National Family Caregivers Month exists because nondisabled people want to extend the same misguided charitable compassion they bestow upon disabled people to the caregivers who assist and support disabled people—because it’s easier to extend charity than to join the bruising fight for equality and social justice. Charity can be withdrawn at any point in time, for any reason. Rights must always be respected, and, believe me, getting respect is an uphill battle.
I wouldn’t need the charity of National Family Caregivers Month if all of the people who are concerned about my well-being were actually encouraged to care about my son’s well-being instead. And do something about it. NaFaCaMo is a perfect example of what disability justice folks call “decentering the disabled person” by focusing on the caregiver instead. But the more you all try to decenter my son’s needs, the more I need to ensure that he is, in fact, centered within my family and in the community in which he lives. You all keep trying to shove the oxygen mask on my face, knowing full well there isn’t another oxygen mask for my son available, and that my impulse will be to take that oxygen mask off my face and put it over my son’s instead. Because that’s what loving families do. That’s what you would do if you were in my shoes.

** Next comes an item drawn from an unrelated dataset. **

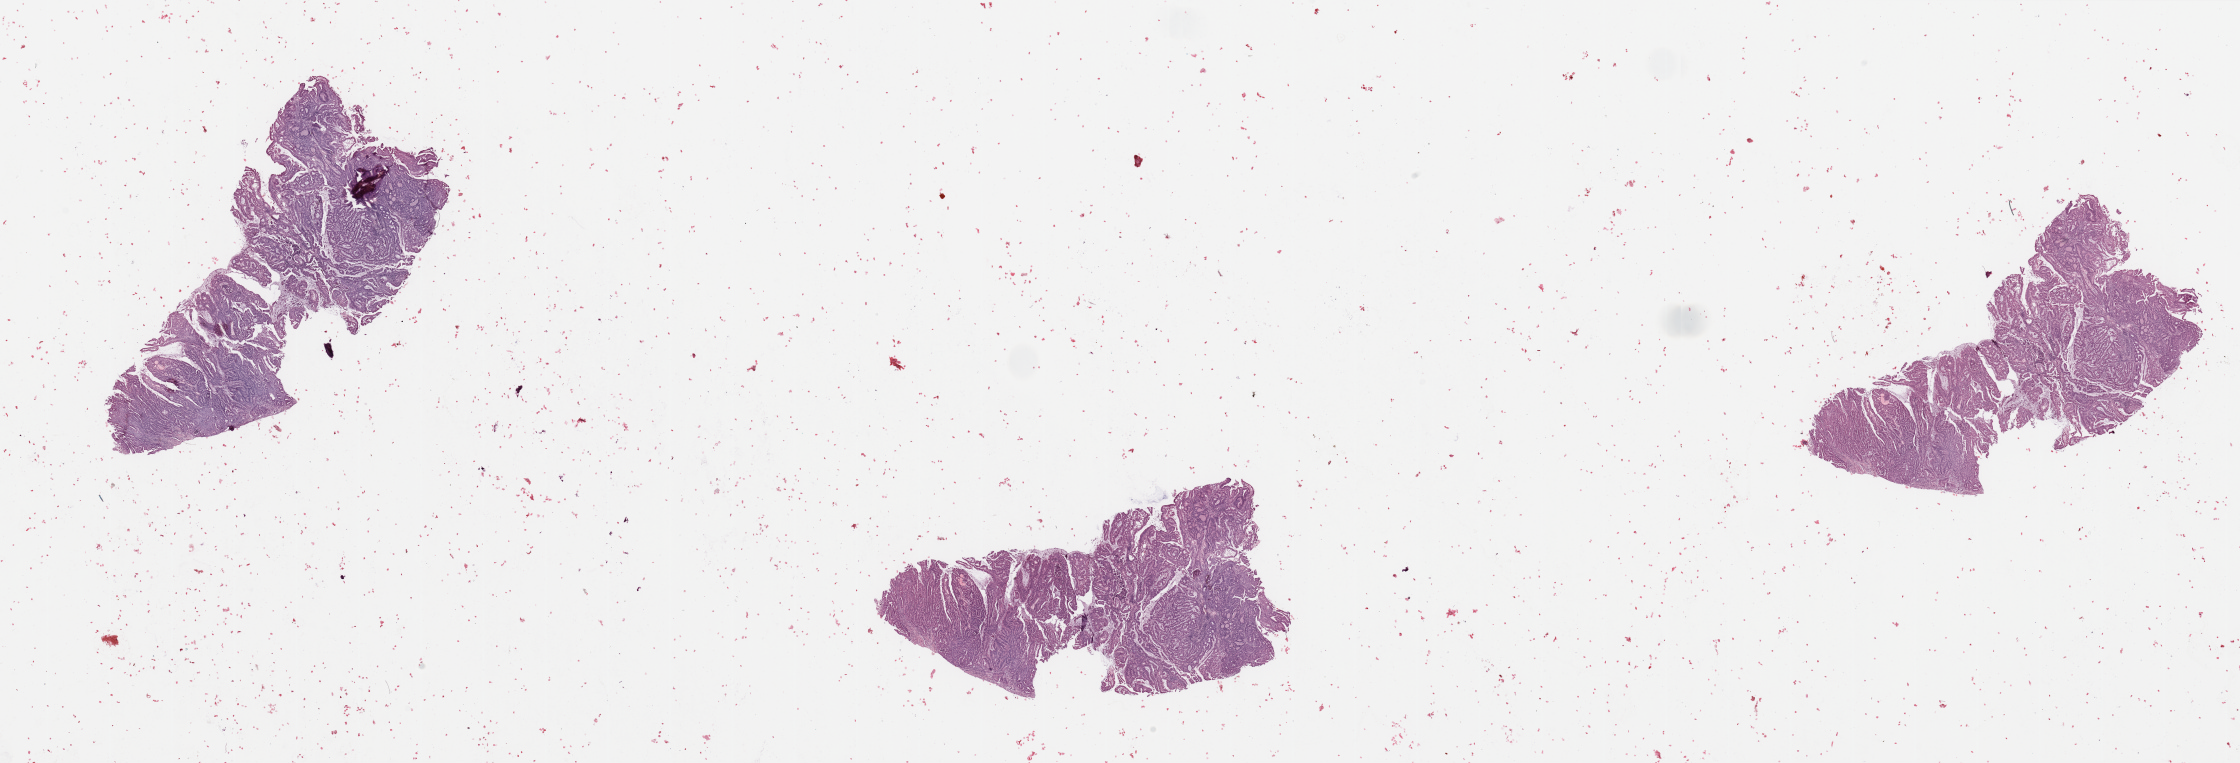
Digitized H&E tissue section (whole slide), low-resolution overview of the scanned area, about 35.4 x 12.1 mm (from a 20x scan), tumour tissue sample, sampled site: uterus. Patient: female, age 60 years. Histologic grade: G2 (moderately differentiated). Pathologist review of this section (percent, as recorded): tumour nuclei 90%, necrosis 2%.
AJCC pathologic stage: IV. Histologic diagnosis: Endometrioid adenocarcinoma, NOS.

I would be able to take breaks, attend to my own health needs, and pursue my own interests to a greater extent than I do now if there were, for example, real momentum among non disabled people to increase funding for Home and Community-Based Services, which is the Medicaid program that provides the supports my son needs to live in his community, outside an institution. These supports include home health aides and home nurses paid at respectable and dignified wages, durable medical equipment, health care, assistive technology, and other items. Institutional care costs far more than HCBS because on top of one-to-one care and equipment, someone has to be paid to administer the facility, supervise the employees, do the paperwork, stock and inventory the supplies, make the meals, clean the place, do the laundry, and maintain a large and costly building, among dozens of other paid tasks.
If you all were willing to ensure my son and other disabled folks could live with dignity in their communities, I wouldn’t need to grovel for “respite” care. I would be able to coordinate and supervise my son’s care while still having plenty of time for myself. I might even be able to take a nap or go out to dinner with my husband during any month, not just November!
See you tomorrow.
It seems to me that lately I've been aware of more and more people who, finding themselves in situations where they are suddenly educated as to the realities of different types of people in deep and personal ways, admit to their previous ignorance. It is so easy to go about our lives, unaware and unseeing until...we are educated in one way or another. That is what you do, Elizabeth, and so do other caretakers.
You make us care. Now. Do we do anything with that or not? That's the question.
This was very thought-provoking. At first I'm tempted to blame politicians who talk the talk of compassion while simultaneously cutting taxes and social services and other methods of support for people with disabilities and others. But then I wonder what I'M doing to further the cause. Voting in ways that I hope will help, for one thing. But is that enough? And I could extend that same question to so many other important needs and causes.